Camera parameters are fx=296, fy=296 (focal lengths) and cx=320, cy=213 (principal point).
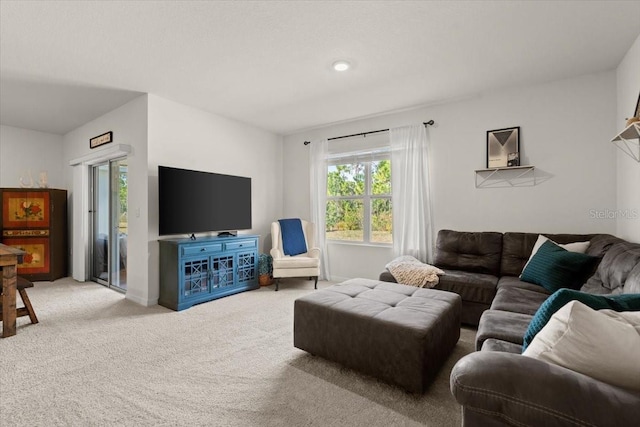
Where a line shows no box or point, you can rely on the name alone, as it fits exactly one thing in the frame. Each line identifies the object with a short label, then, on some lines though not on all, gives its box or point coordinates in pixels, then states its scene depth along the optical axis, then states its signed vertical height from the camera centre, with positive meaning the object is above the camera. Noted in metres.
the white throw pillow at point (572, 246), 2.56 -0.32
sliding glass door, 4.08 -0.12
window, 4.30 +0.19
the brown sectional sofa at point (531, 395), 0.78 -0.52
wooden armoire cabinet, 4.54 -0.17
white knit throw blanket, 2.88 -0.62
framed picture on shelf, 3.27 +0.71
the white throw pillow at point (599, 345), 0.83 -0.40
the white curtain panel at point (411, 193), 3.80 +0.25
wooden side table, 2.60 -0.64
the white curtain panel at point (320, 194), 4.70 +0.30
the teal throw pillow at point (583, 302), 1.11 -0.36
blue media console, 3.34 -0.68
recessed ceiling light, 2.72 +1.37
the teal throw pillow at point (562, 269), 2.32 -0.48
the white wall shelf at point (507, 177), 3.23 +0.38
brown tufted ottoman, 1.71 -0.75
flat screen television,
★ ★ ★ ★ ★ ★ ★
| EXERCISE GOAL |
Give the material again exactly as it is, but keep the pictures out.

| SOLVED EXERCISE |
Camera parameters are fx=296, fy=296 (focal lengths) and cx=320, cy=213 (principal point).
Where a line shows no box or point, you can rely on the name alone, as it fits exactly one thing in the frame. Each line identifies the object with a short label, then, on some lines though not on all, gives its box or point coordinates in pixels, then states its scene depth along the optical axis, then states its signed vertical height from the camera centre, with positive meaning the object is above the camera. Noted in metres.
the white throw pillow at point (572, 246), 2.56 -0.32
sliding glass door, 4.08 -0.12
window, 4.30 +0.19
the brown sectional sofa at point (531, 395), 0.78 -0.52
wooden armoire cabinet, 4.54 -0.17
white knit throw blanket, 2.88 -0.62
framed picture on shelf, 3.27 +0.71
the white throw pillow at point (599, 345), 0.83 -0.40
the white curtain panel at point (411, 193), 3.80 +0.25
wooden side table, 2.60 -0.64
the white curtain panel at point (320, 194), 4.70 +0.30
the teal throw pillow at point (583, 302), 1.11 -0.36
blue media console, 3.34 -0.68
recessed ceiling light, 2.72 +1.37
the teal throw pillow at point (562, 269), 2.32 -0.48
the white wall shelf at point (507, 177), 3.23 +0.38
brown tufted ottoman, 1.71 -0.75
flat screen television,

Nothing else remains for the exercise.